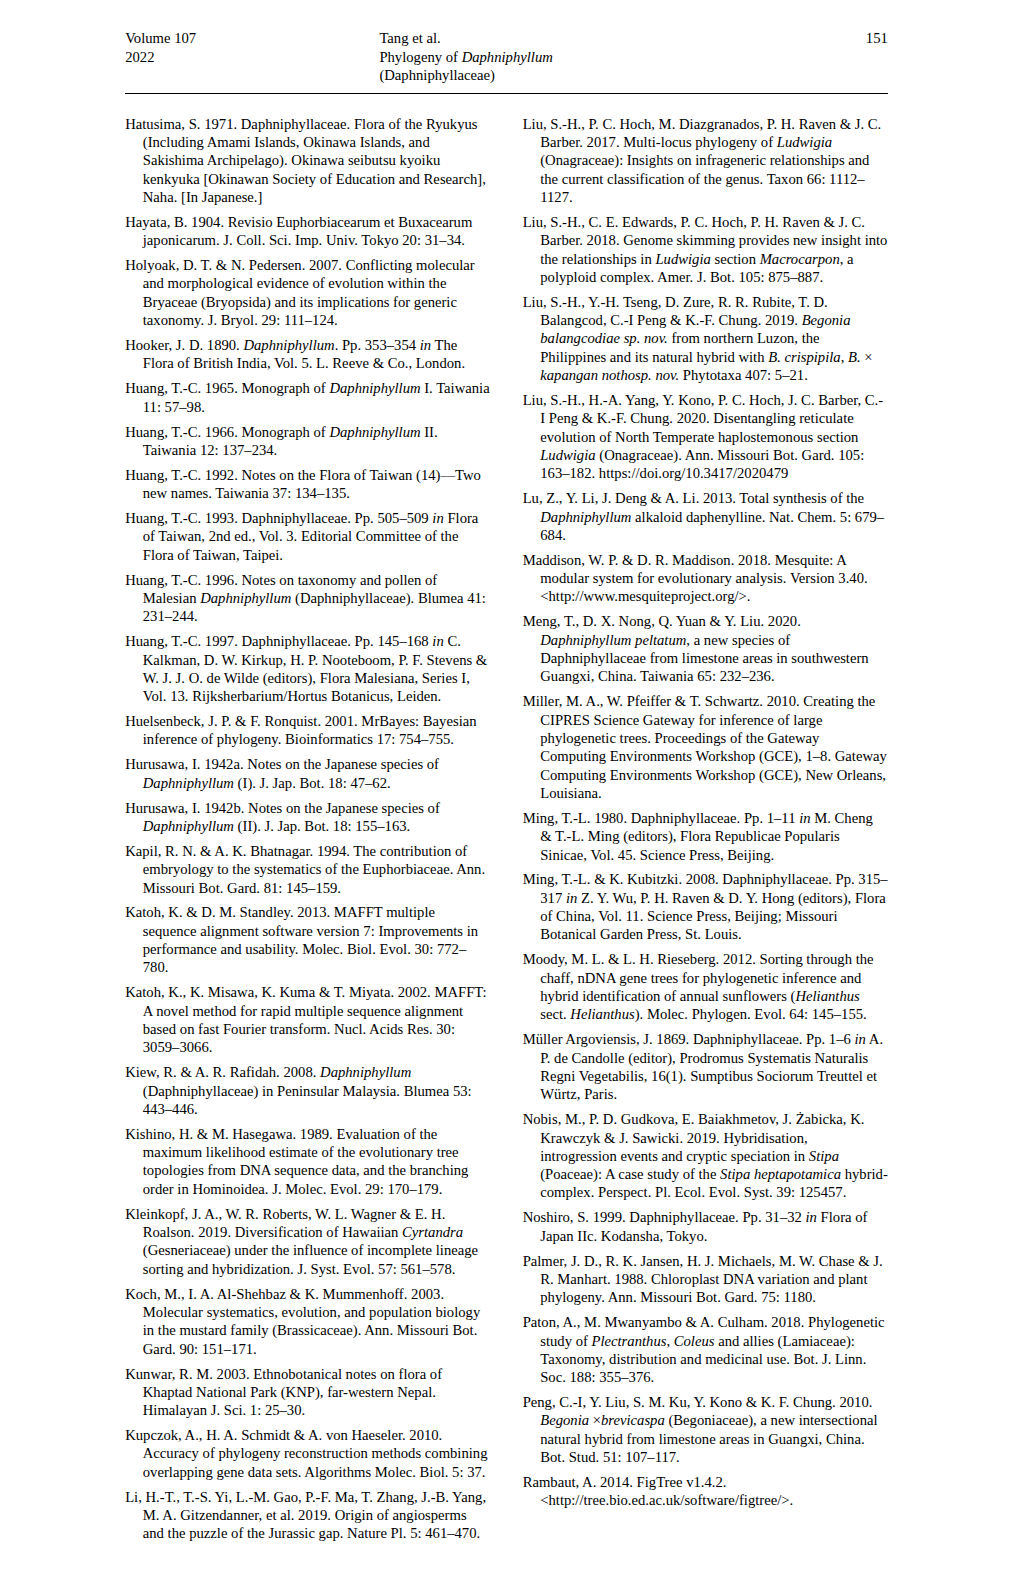Volume 107
2022
Tang et al.
Phylogeny of Daphniphyllum
(Daphniphyllaceae)
151
Hatusima, S. 1971. Daphniphyllaceae. Flora of the Ryukyus (Including Amami Islands, Okinawa Islands, and Sakishima Archipelago). Okinawa seibutsu kyoiku kenkyuka [Okinawan Society of Education and Research], Naha. [In Japanese.]
Hayata, B. 1904. Revisio Euphorbiacearum et Buxacearum japonicarum. J. Coll. Sci. Imp. Univ. Tokyo 20: 31–34.
Holyoak, D. T. & N. Pedersen. 2007. Conflicting molecular and morphological evidence of evolution within the Bryaceae (Bryopsida) and its implications for generic taxonomy. J. Bryol. 29: 111–124.
Hooker, J. D. 1890. Daphniphyllum. Pp. 353–354 in The Flora of British India, Vol. 5. L. Reeve & Co., London.
Huang, T.-C. 1965. Monograph of Daphniphyllum I. Taiwania 11: 57–98.
Huang, T.-C. 1966. Monograph of Daphniphyllum II. Taiwania 12: 137–234.
Huang, T.-C. 1992. Notes on the Flora of Taiwan (14)—Two new names. Taiwania 37: 134–135.
Huang, T.-C. 1993. Daphniphyllaceae. Pp. 505–509 in Flora of Taiwan, 2nd ed., Vol. 3. Editorial Committee of the Flora of Taiwan, Taipei.
Huang, T.-C. 1996. Notes on taxonomy and pollen of Malesian Daphniphyllum (Daphniphyllaceae). Blumea 41: 231–244.
Huang, T.-C. 1997. Daphniphyllaceae. Pp. 145–168 in C. Kalkman, D. W. Kirkup, H. P. Nooteboom, P. F. Stevens & W. J. J. O. de Wilde (editors), Flora Malesiana, Series I, Vol. 13. Rijksherbarium/Hortus Botanicus, Leiden.
Huelsenbeck, J. P. & F. Ronquist. 2001. MrBayes: Bayesian inference of phylogeny. Bioinformatics 17: 754–755.
Hurusawa, I. 1942a. Notes on the Japanese species of Daphniphyllum (I). J. Jap. Bot. 18: 47–62.
Hurusawa, I. 1942b. Notes on the Japanese species of Daphniphyllum (II). J. Jap. Bot. 18: 155–163.
Kapil, R. N. & A. K. Bhatnagar. 1994. The contribution of embryology to the systematics of the Euphorbiaceae. Ann. Missouri Bot. Gard. 81: 145–159.
Katoh, K. & D. M. Standley. 2013. MAFFT multiple sequence alignment software version 7: Improvements in performance and usability. Molec. Biol. Evol. 30: 772–780.
Katoh, K., K. Misawa, K. Kuma & T. Miyata. 2002. MAFFT: A novel method for rapid multiple sequence alignment based on fast Fourier transform. Nucl. Acids Res. 30: 3059–3066.
Kiew, R. & A. R. Rafidah. 2008. Daphniphyllum (Daphniphyllaceae) in Peninsular Malaysia. Blumea 53: 443–446.
Kishino, H. & M. Hasegawa. 1989. Evaluation of the maximum likelihood estimate of the evolutionary tree topologies from DNA sequence data, and the branching order in Hominoidea. J. Molec. Evol. 29: 170–179.
Kleinkopf, J. A., W. R. Roberts, W. L. Wagner & E. H. Roalson. 2019. Diversification of Hawaiian Cyrtandra (Gesneriaceae) under the influence of incomplete lineage sorting and hybridization. J. Syst. Evol. 57: 561–578.
Koch, M., I. A. Al-Shehbaz & K. Mummenhoff. 2003. Molecular systematics, evolution, and population biology in the mustard family (Brassicaceae). Ann. Missouri Bot. Gard. 90: 151–171.
Kunwar, R. M. 2003. Ethnobotanical notes on flora of Khaptad National Park (KNP), far-western Nepal. Himalayan J. Sci. 1: 25–30.
Kupczok, A., H. A. Schmidt & A. von Haeseler. 2010. Accuracy of phylogeny reconstruction methods combining overlapping gene data sets. Algorithms Molec. Biol. 5: 37.
Li, H.-T., T.-S. Yi, L.-M. Gao, P.-F. Ma, T. Zhang, J.-B. Yang, M. A. Gitzendanner, et al. 2019. Origin of angiosperms and the puzzle of the Jurassic gap. Nature Pl. 5: 461–470.
Liu, S.-H., P. C. Hoch, M. Diazgranados, P. H. Raven & J. C. Barber. 2017. Multi-locus phylogeny of Ludwigia (Onagraceae): Insights on infrageneric relationships and the current classification of the genus. Taxon 66: 1112–1127.
Liu, S.-H., C. E. Edwards, P. C. Hoch, P. H. Raven & J. C. Barber. 2018. Genome skimming provides new insight into the relationships in Ludwigia section Macrocarpon, a polyploid complex. Amer. J. Bot. 105: 875–887.
Liu, S.-H., Y.-H. Tseng, D. Zure, R. R. Rubite, T. D. Balangcod, C.-I Peng & K.-F. Chung. 2019. Begonia balangcodiae sp. nov. from northern Luzon, the Philippines and its natural hybrid with B. crispipila, B. × kapangan nothosp. nov. Phytotaxa 407: 5–21.
Liu, S.-H., H.-A. Yang, Y. Kono, P. C. Hoch, J. C. Barber, C.-I Peng & K.-F. Chung. 2020. Disentangling reticulate evolution of North Temperate haplostemonous section Ludwigia (Onagraceae). Ann. Missouri Bot. Gard. 105: 163–182. https://doi.org/10.3417/2020479
Lu, Z., Y. Li, J. Deng & A. Li. 2013. Total synthesis of the Daphniphyllum alkaloid daphenylline. Nat. Chem. 5: 679–684.
Maddison, W. P. & D. R. Maddison. 2018. Mesquite: A modular system for evolutionary analysis. Version 3.40. <http://www.mesquiteproject.org/>.
Meng, T., D. X. Nong, Q. Yuan & Y. Liu. 2020. Daphniphyllum peltatum, a new species of Daphniphyllaceae from limestone areas in southwestern Guangxi, China. Taiwania 65: 232–236.
Miller, M. A., W. Pfeiffer & T. Schwartz. 2010. Creating the CIPRES Science Gateway for inference of large phylogenetic trees. Proceedings of the Gateway Computing Environments Workshop (GCE), 1–8. Gateway Computing Environments Workshop (GCE), New Orleans, Louisiana.
Ming, T.-L. 1980. Daphniphyllaceae. Pp. 1–11 in M. Cheng & T.-L. Ming (editors), Flora Republicae Popularis Sinicae, Vol. 45. Science Press, Beijing.
Ming, T.-L. & K. Kubitzki. 2008. Daphniphyllaceae. Pp. 315–317 in Z. Y. Wu, P. H. Raven & D. Y. Hong (editors), Flora of China, Vol. 11. Science Press, Beijing; Missouri Botanical Garden Press, St. Louis.
Moody, M. L. & L. H. Rieseberg. 2012. Sorting through the chaff, nDNA gene trees for phylogenetic inference and hybrid identification of annual sunflowers (Helianthus sect. Helianthus). Molec. Phylogen. Evol. 64: 145–155.
Müller Argoviensis, J. 1869. Daphniphyllaceae. Pp. 1–6 in A. P. de Candolle (editor), Prodromus Systematis Naturalis Regni Vegetabilis, 16(1). Sumptibus Sociorum Treuttel et Würtz, Paris.
Nobis, M., P. D. Gudkova, E. Baiakhmetov, J. Żabicka, K. Krawczyk & J. Sawicki. 2019. Hybridisation, introgression events and cryptic speciation in Stipa (Poaceae): A case study of the Stipa heptapotamica hybrid-complex. Perspect. Pl. Ecol. Evol. Syst. 39: 125457.
Noshiro, S. 1999. Daphniphyllaceae. Pp. 31–32 in Flora of Japan IIc. Kodansha, Tokyo.
Palmer, J. D., R. K. Jansen, H. J. Michaels, M. W. Chase & J. R. Manhart. 1988. Chloroplast DNA variation and plant phylogeny. Ann. Missouri Bot. Gard. 75: 1180.
Paton, A., M. Mwanyambo & A. Culham. 2018. Phylogenetic study of Plectranthus, Coleus and allies (Lamiaceae): Taxonomy, distribution and medicinal use. Bot. J. Linn. Soc. 188: 355–376.
Peng, C.-I, Y. Liu, S. M. Ku, Y. Kono & K. F. Chung. 2010. Begonia ×brevicaspa (Begoniaceae), a new intersectional natural hybrid from limestone areas in Guangxi, China. Bot. Stud. 51: 107–117.
Rambaut, A. 2014. FigTree v1.4.2. <http://tree.bio.ed.ac.uk/software/figtree/>.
··········
A single number is the answer here: the count of lines in the material above holding the string "Science".

3